How much VRAM do I need for local AI?
For light local AI, 6–8GB can work. For serious local LLMs and image generation, 12GB, 16GB, 24GB, or more is better.
Can I run AI on a laptop?
Yes, but laptop thermals, power limits, RAM, and GPU VRAM matter. A strong desktop is usually faster and easier to upgrade.
Is an NPU enough for local AI?
An NPU helps with some efficient built-in AI features. It is not a replacement for a GPU with strong VRAM for larger local models.
Is NVIDIA better than AMD for local AI?
NVIDIA currently has the broadest CUDA-based tool support. AMD can work, but support varies by tool and operating system.
How much RAM do I need?
16GB is a minimum for basic use. 32GB is a stronger starting point. 64GB or more helps larger models and heavier workflows.
Can a Mac run local AI?
Yes. Apple Silicon Macs can run local AI well, especially with enough unified memory. Model size still depends on available memory.
What is the difference between VRAM and RAM?

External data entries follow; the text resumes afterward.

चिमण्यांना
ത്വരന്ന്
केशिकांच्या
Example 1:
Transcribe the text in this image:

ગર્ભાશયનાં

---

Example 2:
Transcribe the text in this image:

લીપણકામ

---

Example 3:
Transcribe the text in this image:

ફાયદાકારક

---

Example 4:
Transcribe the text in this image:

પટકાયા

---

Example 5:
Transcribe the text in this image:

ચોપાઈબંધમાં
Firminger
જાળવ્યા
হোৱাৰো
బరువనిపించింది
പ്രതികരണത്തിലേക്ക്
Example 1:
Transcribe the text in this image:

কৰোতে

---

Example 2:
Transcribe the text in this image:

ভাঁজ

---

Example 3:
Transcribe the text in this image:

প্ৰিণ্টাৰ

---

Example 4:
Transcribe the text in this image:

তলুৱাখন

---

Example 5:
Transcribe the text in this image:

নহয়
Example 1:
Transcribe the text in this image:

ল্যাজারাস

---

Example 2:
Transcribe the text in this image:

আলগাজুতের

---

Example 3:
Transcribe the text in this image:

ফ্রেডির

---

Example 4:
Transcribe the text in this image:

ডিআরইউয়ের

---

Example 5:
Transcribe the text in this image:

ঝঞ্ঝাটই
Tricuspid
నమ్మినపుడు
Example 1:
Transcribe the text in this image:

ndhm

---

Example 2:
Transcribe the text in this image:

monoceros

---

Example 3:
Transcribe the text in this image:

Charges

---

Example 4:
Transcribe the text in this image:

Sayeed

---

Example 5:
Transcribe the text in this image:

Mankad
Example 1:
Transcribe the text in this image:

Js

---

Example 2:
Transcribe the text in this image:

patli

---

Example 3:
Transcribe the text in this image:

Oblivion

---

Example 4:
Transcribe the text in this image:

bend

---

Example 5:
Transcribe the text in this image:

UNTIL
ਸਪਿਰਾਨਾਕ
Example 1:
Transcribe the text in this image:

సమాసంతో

RAM is system memory. VRAM is GPU memory. For serious local AI, VRAM is often the first bottleneck.
Can I run Llama locally?
Yes, but the model size, quantization level, RAM, VRAM, and tool choice determine whether it runs well.

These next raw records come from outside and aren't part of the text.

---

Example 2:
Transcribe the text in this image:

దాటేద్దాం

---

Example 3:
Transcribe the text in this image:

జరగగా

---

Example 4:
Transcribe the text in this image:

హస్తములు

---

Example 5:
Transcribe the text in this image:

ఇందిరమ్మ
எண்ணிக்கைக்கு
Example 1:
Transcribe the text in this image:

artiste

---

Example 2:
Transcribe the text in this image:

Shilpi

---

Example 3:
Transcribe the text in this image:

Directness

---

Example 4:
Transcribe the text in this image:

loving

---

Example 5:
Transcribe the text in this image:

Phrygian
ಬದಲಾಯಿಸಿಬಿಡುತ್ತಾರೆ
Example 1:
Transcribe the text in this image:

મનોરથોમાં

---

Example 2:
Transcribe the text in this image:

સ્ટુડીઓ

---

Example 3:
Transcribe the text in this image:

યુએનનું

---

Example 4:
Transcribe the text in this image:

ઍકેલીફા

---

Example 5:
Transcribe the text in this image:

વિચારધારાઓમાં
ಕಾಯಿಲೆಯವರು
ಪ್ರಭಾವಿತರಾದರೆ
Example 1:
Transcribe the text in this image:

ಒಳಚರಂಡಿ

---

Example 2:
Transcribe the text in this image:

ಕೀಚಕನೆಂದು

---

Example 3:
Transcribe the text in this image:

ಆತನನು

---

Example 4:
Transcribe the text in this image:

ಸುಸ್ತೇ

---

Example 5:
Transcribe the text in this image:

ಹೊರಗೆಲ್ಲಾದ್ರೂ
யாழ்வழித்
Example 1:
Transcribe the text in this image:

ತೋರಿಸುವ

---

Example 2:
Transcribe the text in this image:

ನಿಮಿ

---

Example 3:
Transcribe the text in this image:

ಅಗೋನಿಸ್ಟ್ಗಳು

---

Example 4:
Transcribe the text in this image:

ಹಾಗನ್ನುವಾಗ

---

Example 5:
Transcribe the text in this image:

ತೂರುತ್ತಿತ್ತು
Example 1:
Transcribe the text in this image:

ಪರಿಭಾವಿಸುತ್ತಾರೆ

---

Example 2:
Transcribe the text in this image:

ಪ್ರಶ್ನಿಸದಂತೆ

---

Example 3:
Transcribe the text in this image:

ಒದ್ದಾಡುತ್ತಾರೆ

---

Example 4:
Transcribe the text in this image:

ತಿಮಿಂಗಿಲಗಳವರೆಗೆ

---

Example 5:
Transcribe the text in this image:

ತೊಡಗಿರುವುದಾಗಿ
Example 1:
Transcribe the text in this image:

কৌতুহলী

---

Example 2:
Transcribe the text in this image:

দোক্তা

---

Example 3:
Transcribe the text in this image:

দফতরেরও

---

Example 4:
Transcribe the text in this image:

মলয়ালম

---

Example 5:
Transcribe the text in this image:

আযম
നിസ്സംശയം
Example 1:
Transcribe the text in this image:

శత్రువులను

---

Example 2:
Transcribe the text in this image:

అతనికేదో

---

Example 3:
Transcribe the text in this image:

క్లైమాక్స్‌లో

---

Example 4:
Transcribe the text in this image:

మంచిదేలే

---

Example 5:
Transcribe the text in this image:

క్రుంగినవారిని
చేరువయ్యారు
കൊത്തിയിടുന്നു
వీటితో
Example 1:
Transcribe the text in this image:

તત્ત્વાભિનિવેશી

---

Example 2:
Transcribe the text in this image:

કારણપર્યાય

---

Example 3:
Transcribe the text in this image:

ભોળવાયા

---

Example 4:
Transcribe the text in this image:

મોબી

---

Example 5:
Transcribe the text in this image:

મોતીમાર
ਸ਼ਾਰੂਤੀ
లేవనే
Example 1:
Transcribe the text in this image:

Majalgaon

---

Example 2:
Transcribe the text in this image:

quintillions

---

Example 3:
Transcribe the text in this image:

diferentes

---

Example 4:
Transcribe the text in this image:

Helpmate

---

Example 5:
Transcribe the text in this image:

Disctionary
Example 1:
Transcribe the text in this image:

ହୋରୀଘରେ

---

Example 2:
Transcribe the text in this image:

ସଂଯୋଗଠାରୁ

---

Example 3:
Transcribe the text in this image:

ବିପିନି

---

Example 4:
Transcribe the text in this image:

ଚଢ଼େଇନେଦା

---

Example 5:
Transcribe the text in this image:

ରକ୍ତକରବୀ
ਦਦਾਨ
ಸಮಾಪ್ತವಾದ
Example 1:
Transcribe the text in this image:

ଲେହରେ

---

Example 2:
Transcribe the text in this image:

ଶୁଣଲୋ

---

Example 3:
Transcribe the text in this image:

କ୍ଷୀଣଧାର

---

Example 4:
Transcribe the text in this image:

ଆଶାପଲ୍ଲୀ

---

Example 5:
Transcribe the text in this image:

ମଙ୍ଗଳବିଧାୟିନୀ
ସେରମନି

Should I build or buy an AI PC?
Build for upgradeability and performance per dollar. Buy prebuilt for convenience, warranty, and faster setup.
Are refurbished workstations good for AI?
They can be good values if the GPU, RAM, storage, and power supply fit the intended workload.
Do I need internet to run local AI?
You need internet to download tools and models. After setup, many local models can run offline.
What is the best budget AI computer?
The best budget choice depends on workload. For local AI, prioritize GPU VRAM, then RAM and fast storage.